Zimbabwe-born, U.S.-based choreographer nora chipaumire opens her show as the audience filters into BAM Fisher. Blinding white light silhouettes a boxing ring surrounded by tiered rows, and as audience members step into the theater, shading their eyes to look for empty seats, they quickly see chipaumire in front of them, tethered to the ring by flexible bands. She weaves her body while growling and grunting into a microphone. Moment by moment, her attitude shifts, never lingering. She's a sportscaster, a wild animal, a celebrity facing paparazzi — or simply possessed. 

Ghosts are certainly present at this performance. In portrait of myself as my father, chipaumire embodies the masculine figure she barely knew and only recently could investigate. Her opening pose, straining toward the entrance against her elastic straps, disturbs and evokes the history of African people in chains or put on display as exotic curiosities.

A close up of a shirtless black in a box ring. Harnesses and ropes entangle his torso.
nora chipaumire (background) and Pape Ibrahima Ndiaye. Photo: Julieta-Cervantes

Pape Ibrahima Ndiaye (aka Kaolack) joins chipaumire in the ring, while Shamar Watt acts as a kind of referee, pumping up the crowd, handing off props, and occasionally stepping inside the boxing arena to create a trio.

The dancers exhibit gestures of masculinity. They step with their chests puffed out, stomp, or soar into the air. Kaolack moves on a long diagonal, in an electric, frightening solo in which he vocalizes guttural sounds while crawling sinuously or attacking the ground with his fists. Watt, chipaumire, and he often address the crowd, either with growls or words, in a way that teeters close to losing its linguistic meaning and becoming pure feeling.

At one point, chipaumire intones the steps to becoming a Black man.
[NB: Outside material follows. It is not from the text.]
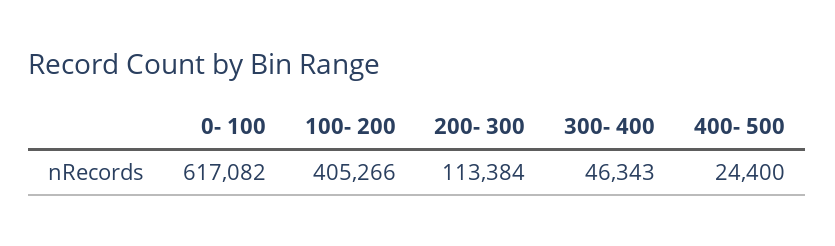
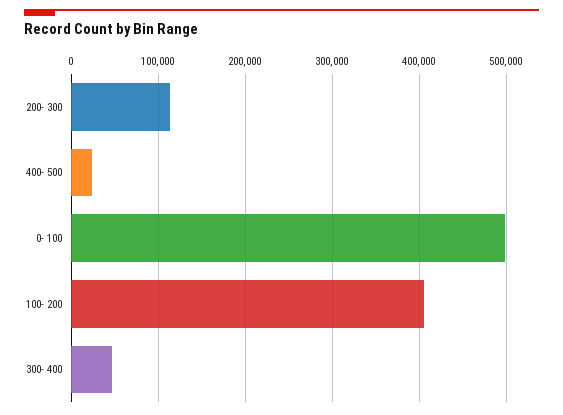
0- 100: 617082 -> 500000

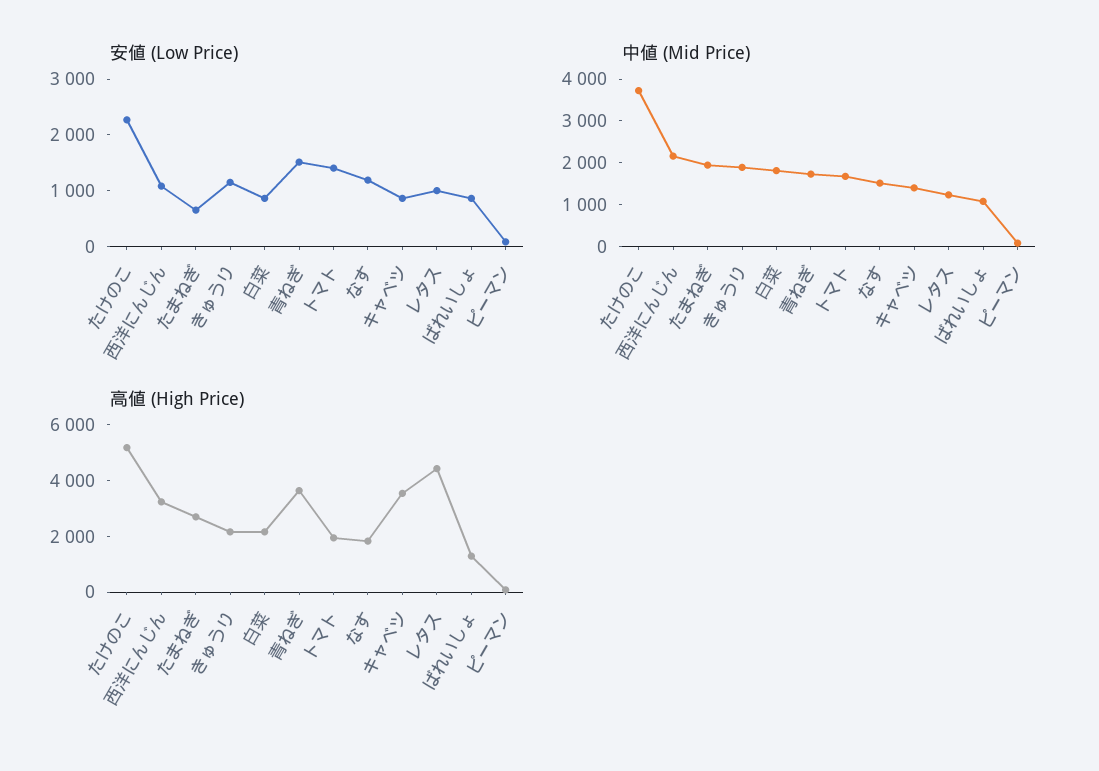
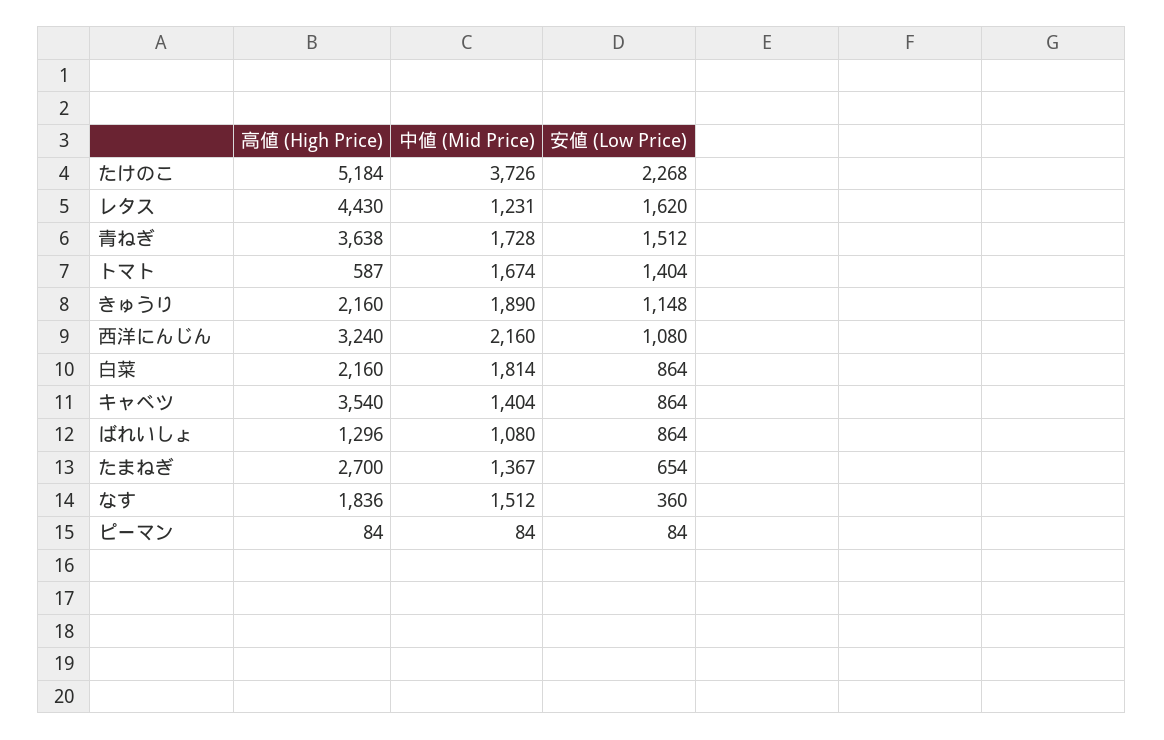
安値 (Low Price), なす: 1200 -> 360
安値 (Low Price), レタス: 1000 -> 1620
中値 (Mid Price), たまねぎ: 2000 -> 1367
高値 (High Price), トマト: 2000 -> 587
It becomes obvious, though, these aren't the usual steps — feeling your way along and taking time to fail. It's an ominous death sentence: “If you don't want to fight, you better run,” she says. She suggests “fight,” “run,” and “fuck” among other equally grim options. The value of a Black, African man, chipaumire observes, is minimal at best, utterly disposable at worst.

chipaumire holding a sign that says 'round one' in a boxing ring. Ropes encircle her stomach.
nora chipaumire. Photo: Julieta-Cervantes

Also unsettling, though, is chipaumire's ambiguous character. She's clearly masculine in this performance, but is she her father? When she lists off the limited possibilities for Black men, is she her father's conscience speaking to himself? A mother preparing her son for potential violence? The title suggests the ways in which our experience of a father, or lack of one, imprints us with a sense of how masculinity functions. By blurring her father into herself, chipaumire reveals that the violent elements of masculinity don't come from personal failings but from a culture that dispossess and devalues Black men.

This idea, though, has a long gestation and isn't fully clear without the program notes in which chipaumire lays out her thesis: Rather than a virgin sacrificed for angry gods, African maleness is offered to the god of capital. In an economic world girded by the expendable, who gets consumed and thrown away?

Eventually, the boxing ring falls down, as Watt leaps back and forth across the theater with breathtaking height and agility. No one has conclusively won the match. Or, perhaps, chipaumire's father has lost a bout against himself. The trio ends upstage in semi-darkness, their bodies blurring together. chipaumire tells us the performance is about her father, but also about her, because she carries him. As the daughter of a Black African man, she couldn’t fully deny their relationship, even if she wanted to.